Event taps into gothic expertise at MMU

Work by photographer Paul Koudounaris will be available to buy

FOLLOWING the huge success of last year’s Gothic Manchester Festival the event will return again this month as part of this year’s Humanities in Public Festival. 

Once again, the programme is designed to showcase MMU’s expertise in the gothic and foreground Manchester’s rich vein of gothic talent.

This year’s festival includes a vampire themed pub quiz at Fab Café, a steampunk club night, a one day conference on the theme of Gothic Spaces/Gothic Places at the Anthony Burgess Foundation, walking tours, author events and exhibitions.

Dr Linnie Blake, Director of the Manchester Centre for Gothic Studies, said: “This year’s programme is a little different to last year’s but retains the mixture of rigorous academic focus and raucous gothic fun.

Manchester’s “darkness”

Dr Blake says that Manchester is the ideal home for a festival of this type.

She said: “As the first city of industrial modernity, Manchester’s dark satanic mills cast a long shadow across the nineteenth-century.
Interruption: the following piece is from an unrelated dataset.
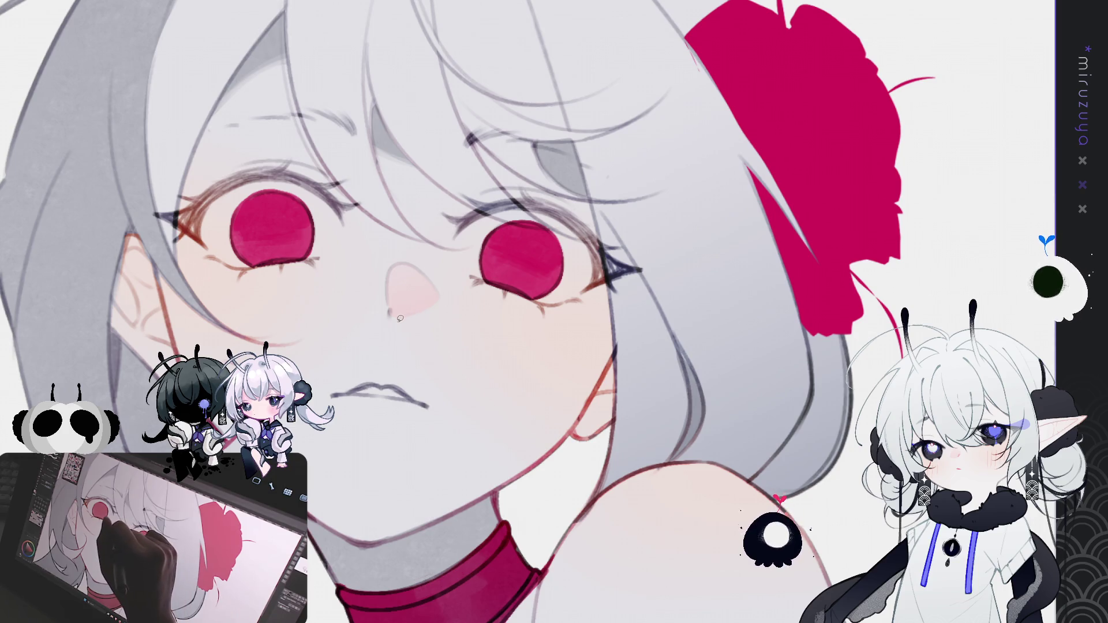
pyautogui.moveTo(378, 291); pyautogui.dragTo(396, 319)
pyautogui.press('ctrl+z')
Unsurprisingly, our town hall is one of the most splendid Victorian gothic buildings in the world and our streets and ginnels, canals and entries are themselves haunted by the ghosts of the industrial past.

“So, for all the ‘Madchester’ years made us appear to the outside world to be exceptionally dayglo, we Mancunians are no strangers to the darkness. Our rainy city has produced some of the most haunting music of the last thirty years whilst our galleries, performance spaces, clubs and streets consistently revisit that darker Manchester that lies behind the plate-glass and concrete exterior of the contemporary city.

“The Gothic Manchester Festival sets out to introduce people to this darker side of the city, drawing on a wealth of local talent whilst capitalising on the architectural resources of the city itself.”

Challenging austerity

The festival starts on Thursday, October 23m with the exhibition Gothic Curiosity Shop at the Anthony Burgess Foundation.

Works by Paul Koudounaris and Jonathan Hargreaves will be on display and available to buy, and later in the evening visitors will have the chance to watch a film and Victorian lantern show.

On Friday, October 24, Waterstones will host “Twisted Tales of Austerity”, an event featuring authors from the horror anthology Horror Uncut: Tales of Social Insecurity and Economic Unease.

Tom Johnstone, one of the authors featured in the event, said: “If there’s an appetite to challenge the ruling consensus, it’s that of the editors, possibly the writers and, hopefully, the readers, who may wish to translate their horror at what they read into some kind of collective action.”

At the same time, over at the Museum of Science and Industry, curious minds will be able to find out more about the steampunk movement and enjoy afternoon tea in a lovingly recreated Victorian parlour, complete with steampunk trimmings.

Conference and club night

Friday evening sees writers and musicians Memento Moriatas over at the Anthony Burgess Foundation, and goth club night VictoriArA at Sacred Trinity Church, in Salford.

On Saturday the Gothic Spaces/Gothic Places conference – which is open both to academics and members of the public – will take place at the Anthony Burgess Foundation while Manchester Guided Tours will be hosting a Gothic Manchester Tour and goth icon Rosa Lugosi will be talking about her life as a musician, poet and performer at the John Rylands Library.

The festival will conclude on Sunday with a “Gothic Splendour” tour of the John Rylands Library, a Monstrous Manchester Tour and the Vampire Pub Quiz at the Fab Café – specially renamed the “Fang Café” for the event.
Throughout the duration of the festival The Corpse Collective will present their exhibition, Aerial Burglars of Cottonopolis, at Sacred Trinity Church.